Chirurgia preventiva al Fazzi: intervento combinato per ridurre il rischio oncologico

Un importante intervento di chirurgia profilattica combinata è stato portato a termine presso l’Ospedale Vito Fazzi di Lecce, dove una paziente di 60 anni con predisposizione genetica ai tumori è stata sottoposta a una doppia procedura: ricostruzione post-mastectomia bilaterale e ovariectomia preventiva. L’operazione ha rappresentato un esempio concreto di medicina predittiva e approccio multidisciplinare, realizzato grazie alla sinergia tra la Breast Unit e il team di ginecologia oncologica.

La paziente era stata precedentemente identificata come soggetto a rischio attraverso test genetici mirati, strumenti sempre più centrali nella prevenzione oncologica. Questi esami, tuttavia, non sono destinati a tutta la popolazione, ma risultano raccomandati in presenza di specifiche condizioni, come una storia familiare significativa di tumori alla mammella o all’ovaio, soprattutto se insorti in età precoce o in più membri della stessa famiglia.

Il percorso che porta alla decisione di sottoporsi a tali test passa attraverso la consulenza oncogenetica, fase fondamentale per valutare l’effettiva necessità dell’indagine e per definire strategie personalizzate di prevenzione. Questo approccio consente di evitare esami inutili e di concentrare l’attenzione sui pazienti realmente esposti a un rischio elevato, migliorando l’efficacia degli interventi sanitari.

Secondo quanto evidenziato dalla responsabile del Centro Tumori Eredo-Familiari, Dott.ssa Elisabetta De Matteis, ogni paziente viene accompagnata lungo un percorso completo che include diagnosi, prevenzione e scelte terapeutiche.
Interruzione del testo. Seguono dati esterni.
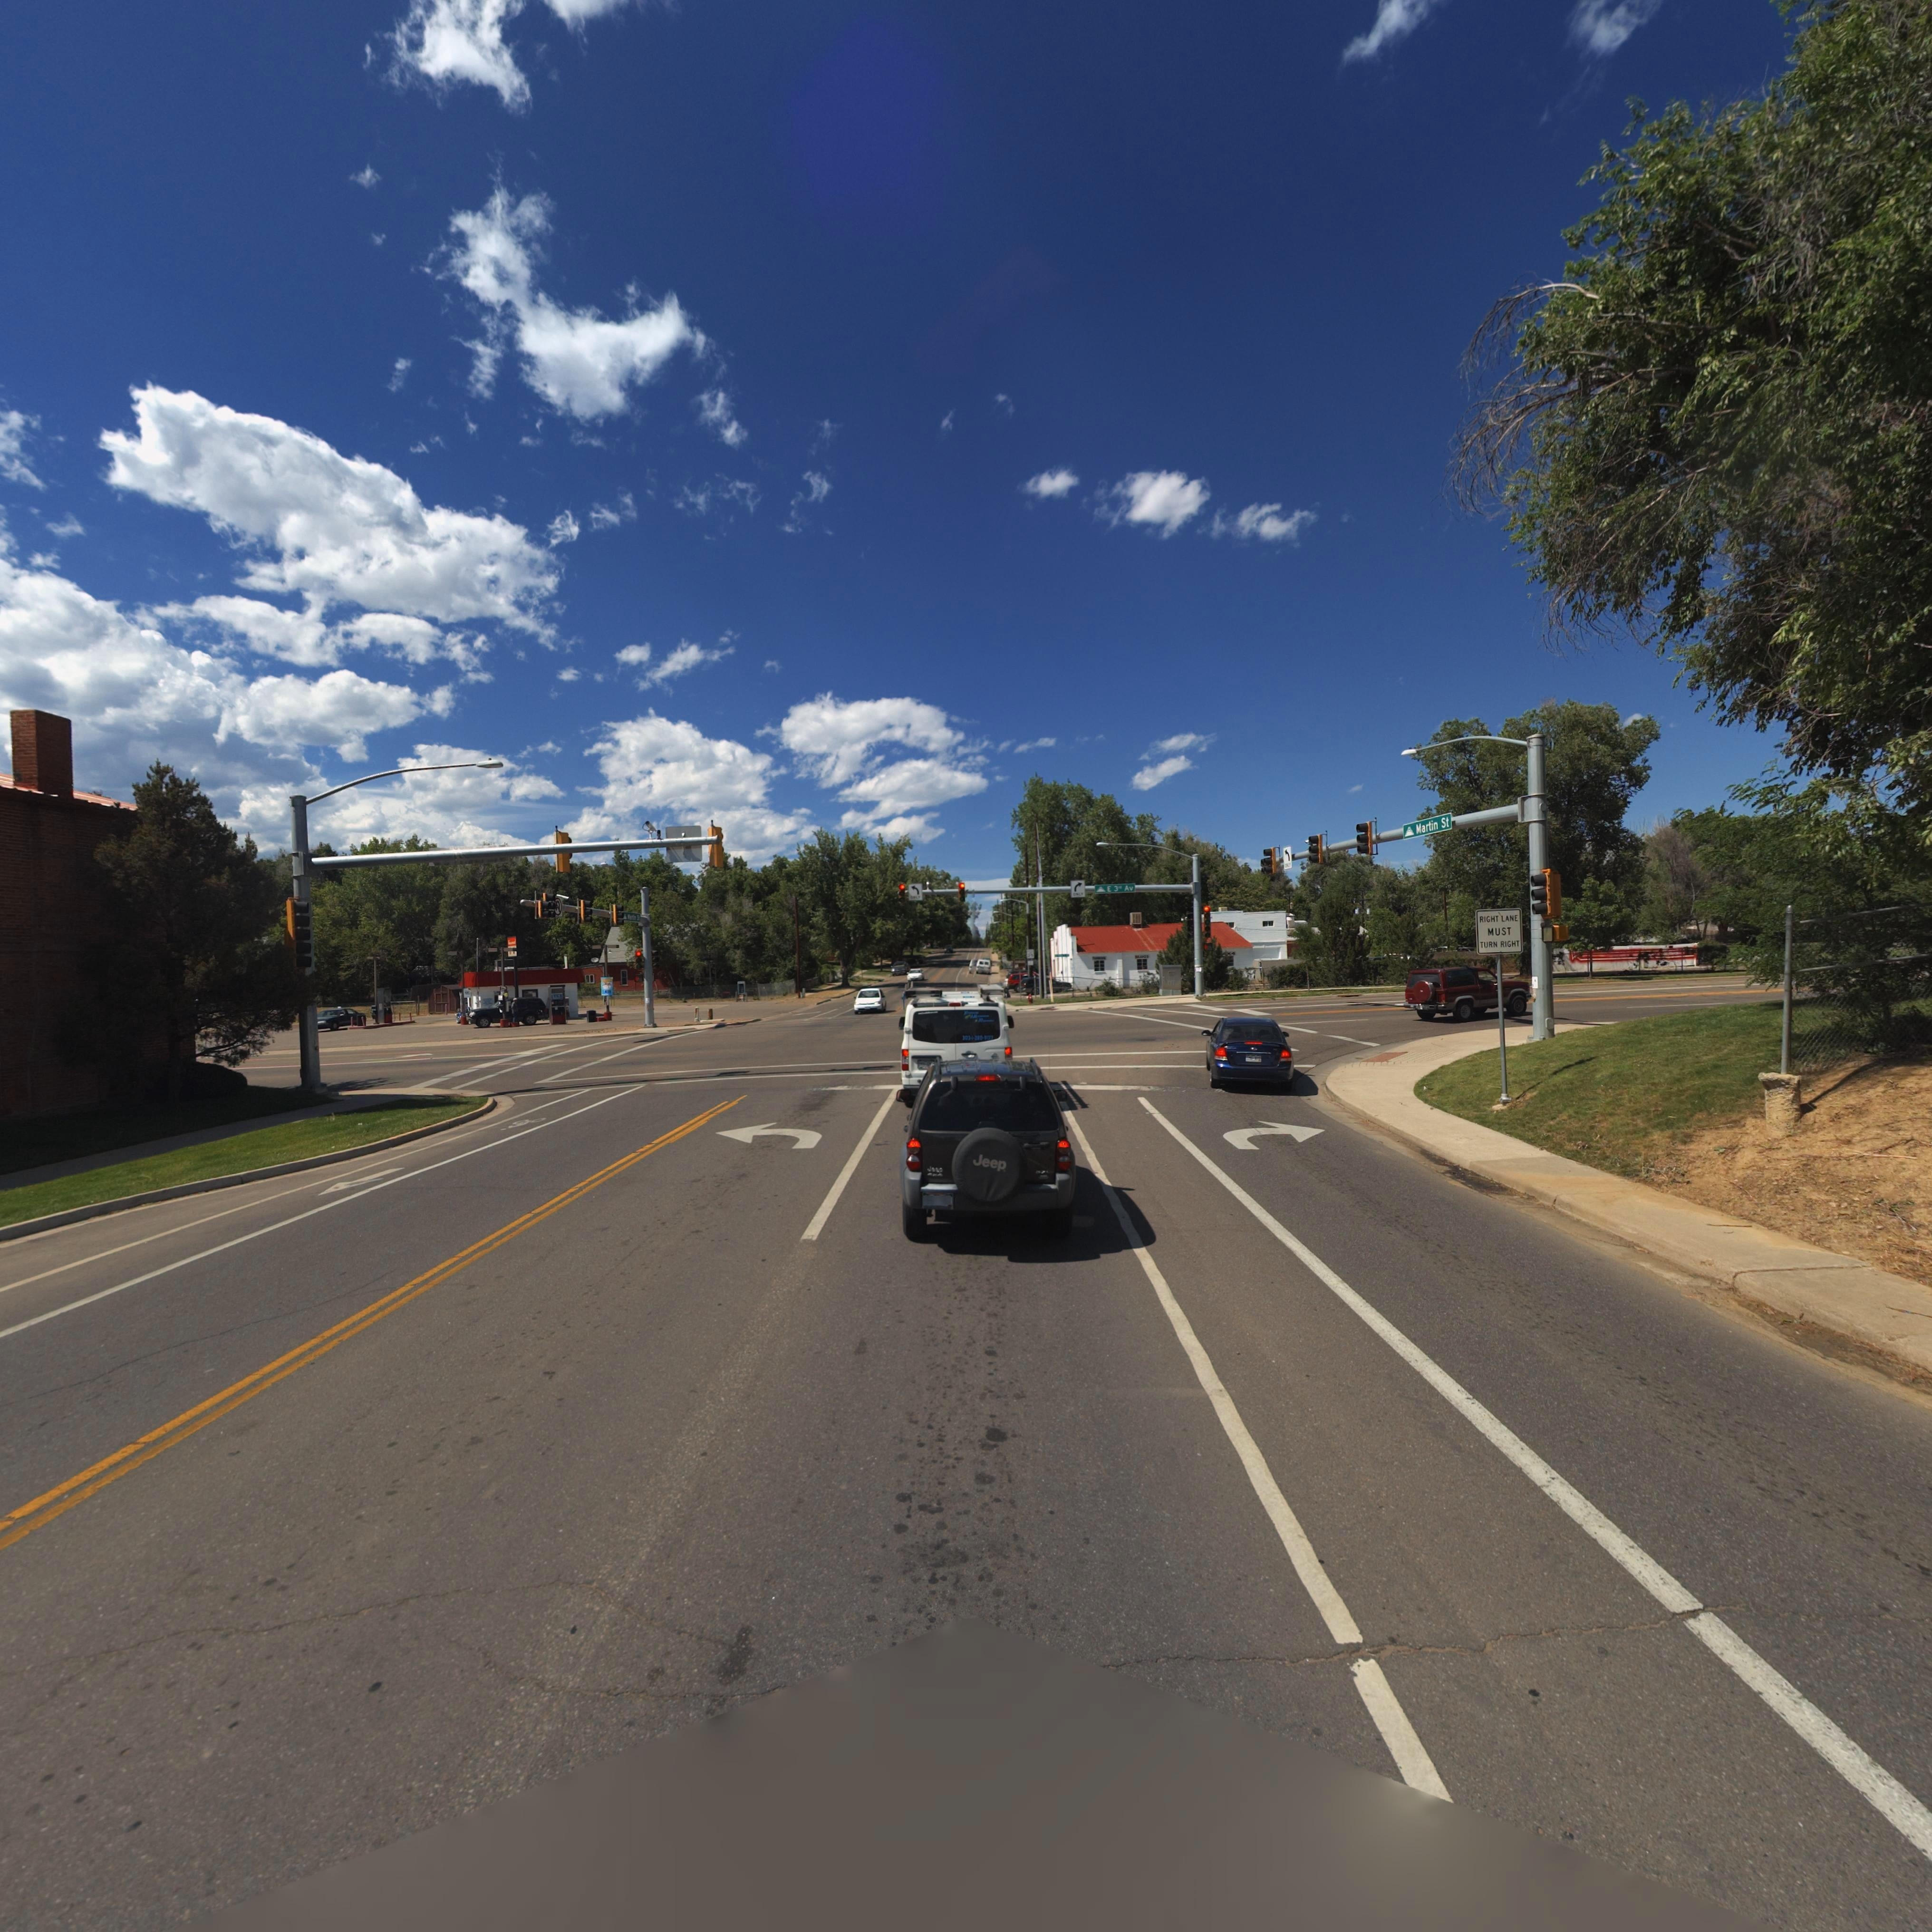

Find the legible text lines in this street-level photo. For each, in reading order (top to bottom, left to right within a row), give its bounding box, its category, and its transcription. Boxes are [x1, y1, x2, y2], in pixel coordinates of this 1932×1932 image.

[1415, 815, 1449, 835] StreetName: Martin St
[1107, 884, 1133, 892] StreetName: E 3rd Av
[627, 913, 640, 921] StreetName: Martin St
[508, 938, 516, 945] BusinessName: Gas**l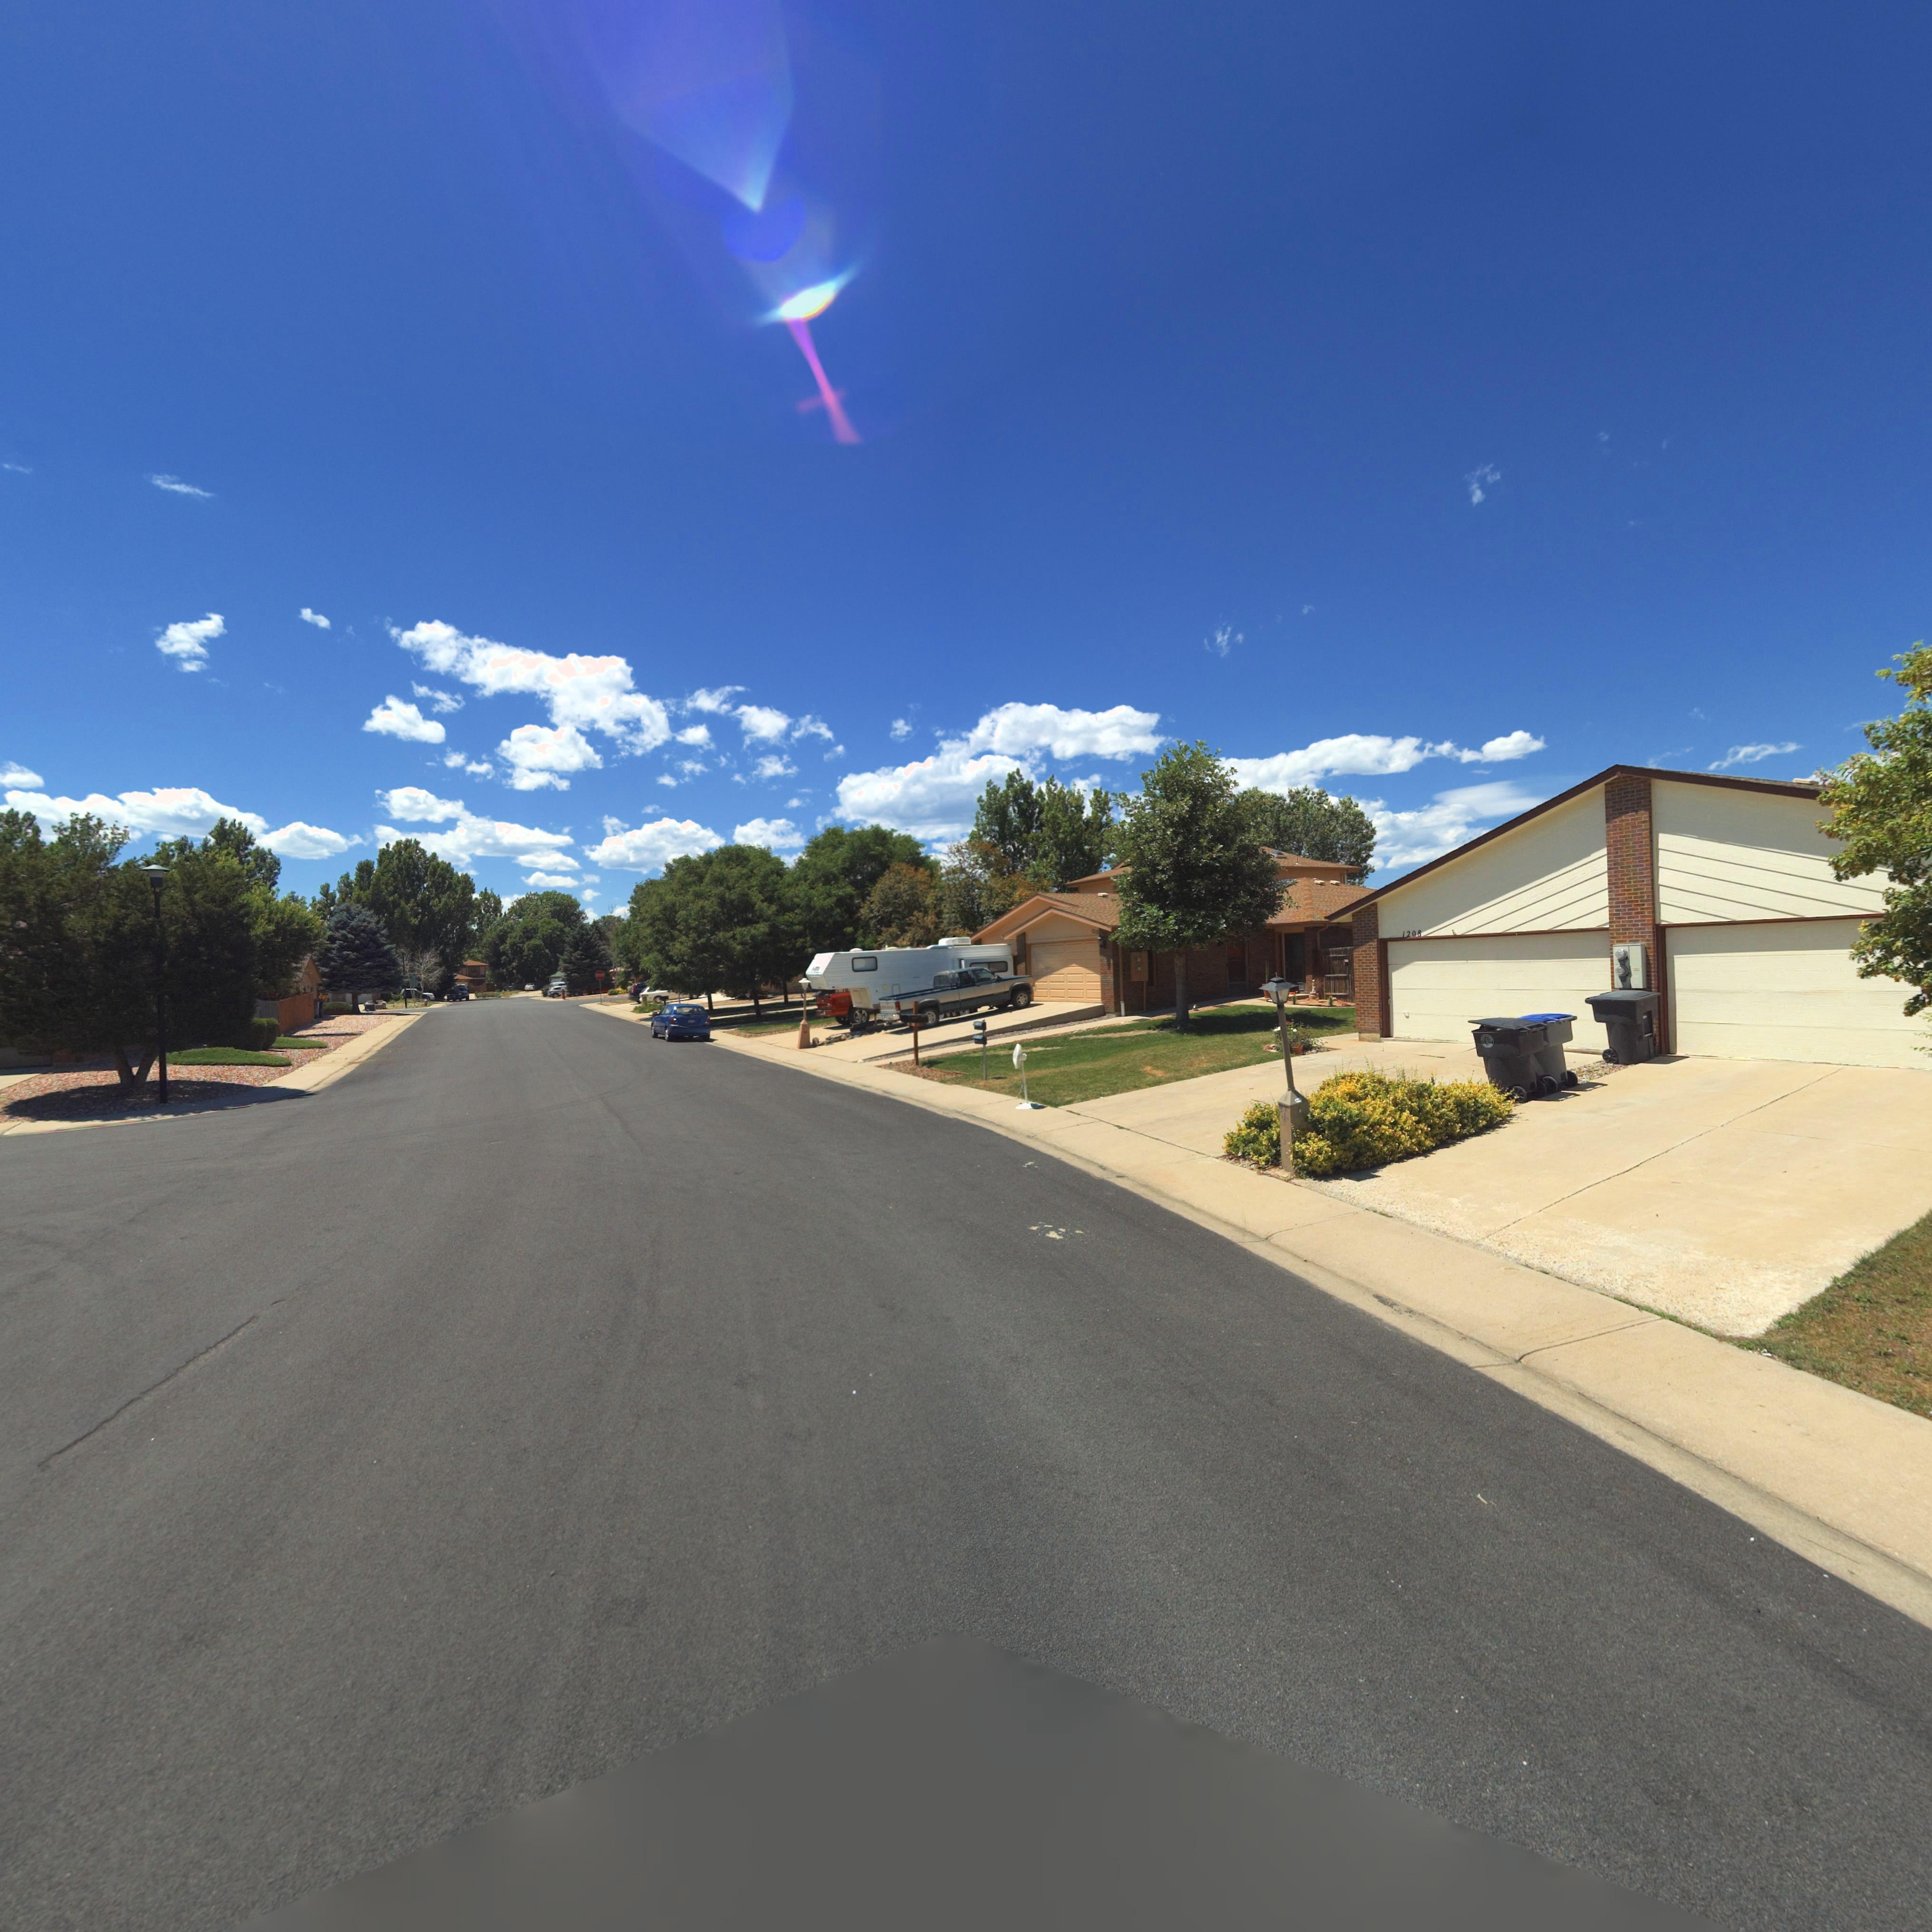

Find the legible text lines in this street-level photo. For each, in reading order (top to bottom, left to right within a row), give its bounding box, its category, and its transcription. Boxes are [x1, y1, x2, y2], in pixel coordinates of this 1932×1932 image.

[1091, 928, 1099, 935] StreetNumber: 121*
[1402, 929, 1421, 937] StreetNumber: 1208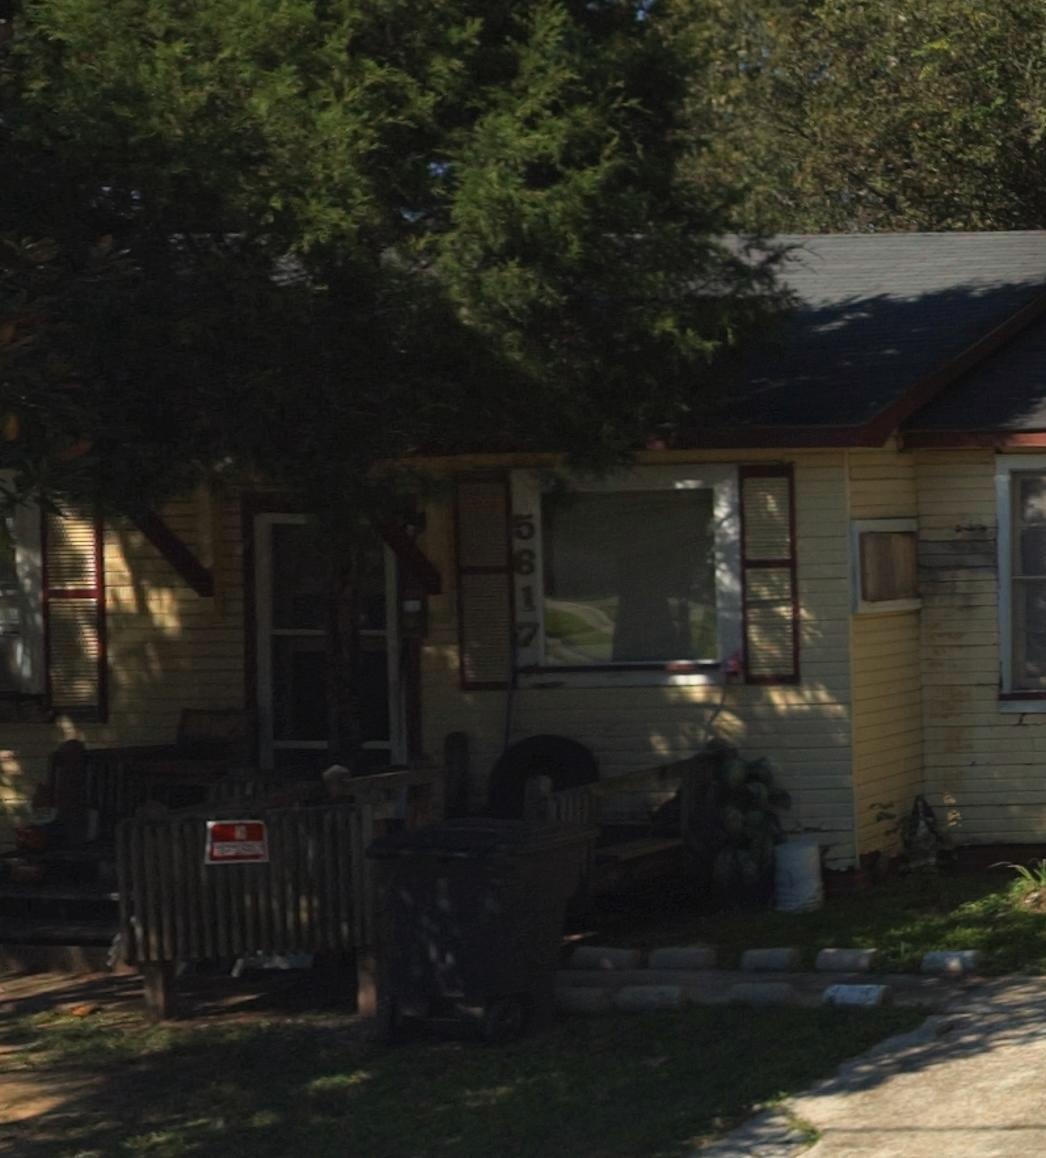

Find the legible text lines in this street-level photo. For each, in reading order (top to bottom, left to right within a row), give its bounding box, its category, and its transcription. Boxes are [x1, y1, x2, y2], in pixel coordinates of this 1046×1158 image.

[511, 510, 541, 649] StreetNumber: 5617
[233, 825, 248, 840] None: NO
[212, 841, 265, 856] None: TRESPASSING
Particolare attenzione viene riservata anche agli aspetti psicologici e alla qualità della vita, elementi centrali nella gestione delle pazienti con predisposizione genetica. Inoltre, nei casi più complessi, viene valutato anche l’impatto delle decisioni terapeutiche sulla fertilità.

L’intervento eseguito rientra tra le cosiddette strategie di riduzione del rischio, che possono abbassare significativamente la probabilità di sviluppare alcune forme tumorali. Come spiegato dal chirurgo senologo Dott. Salvatore Tondo e dal chirurgo plastico Dott. Salvatore Santobuono, si tratta di una scelta condivisa con la paziente, maturata all’interno di un percorso consapevole e multidisciplinare. L’integrazione tra competenze oncologiche e ricostruttive consente non solo di intervenire sul piano clinico, ma anche di garantire risultati estetici adeguati, contribuendo al benessere complessivo della persona.

Parallelamente, l’asportazione preventiva di ovaie e tube rappresenta una misura efficace contro il tumore ovarico, una patologia spesso difficile da individuare nelle fasi iniziali. Il Direttore dell’Unità Operativa Complessa di Ostetricia e Ginecologia, Prof. Pantaleo Greco, ha sottolineato come sia essenziale offrire alle pazienti ad alto rischio un percorso strutturato basato su informazione e consapevolezza. La prevenzione, in questi casi, diventa uno strumento determinante per salvaguardare la salute.

L’intervento effettuato al Fazzi si inserisce in una più ampia strategia promossa da ASL Lecce, orientata al potenziamento della medicina predittiva. Il Commissario Straordinario Avv. Stefano Rossi ha evidenziato come investire in prevenzione significhi fornire ai cittadini strumenti concreti per proteggere la propria salute. Il successo dell’operazione testimonia l’efficacia del lavoro di squadra e l’importanza di un approccio integrato nella gestione del rischio oncologico.

Questo caso rappresenta un modello virtuoso di sanità moderna, in cui diagnosi precoce, personalizzazione delle cure e collaborazione tra specialisti convergono per migliorare gli esiti clinici e la qualità della vita dei pazienti.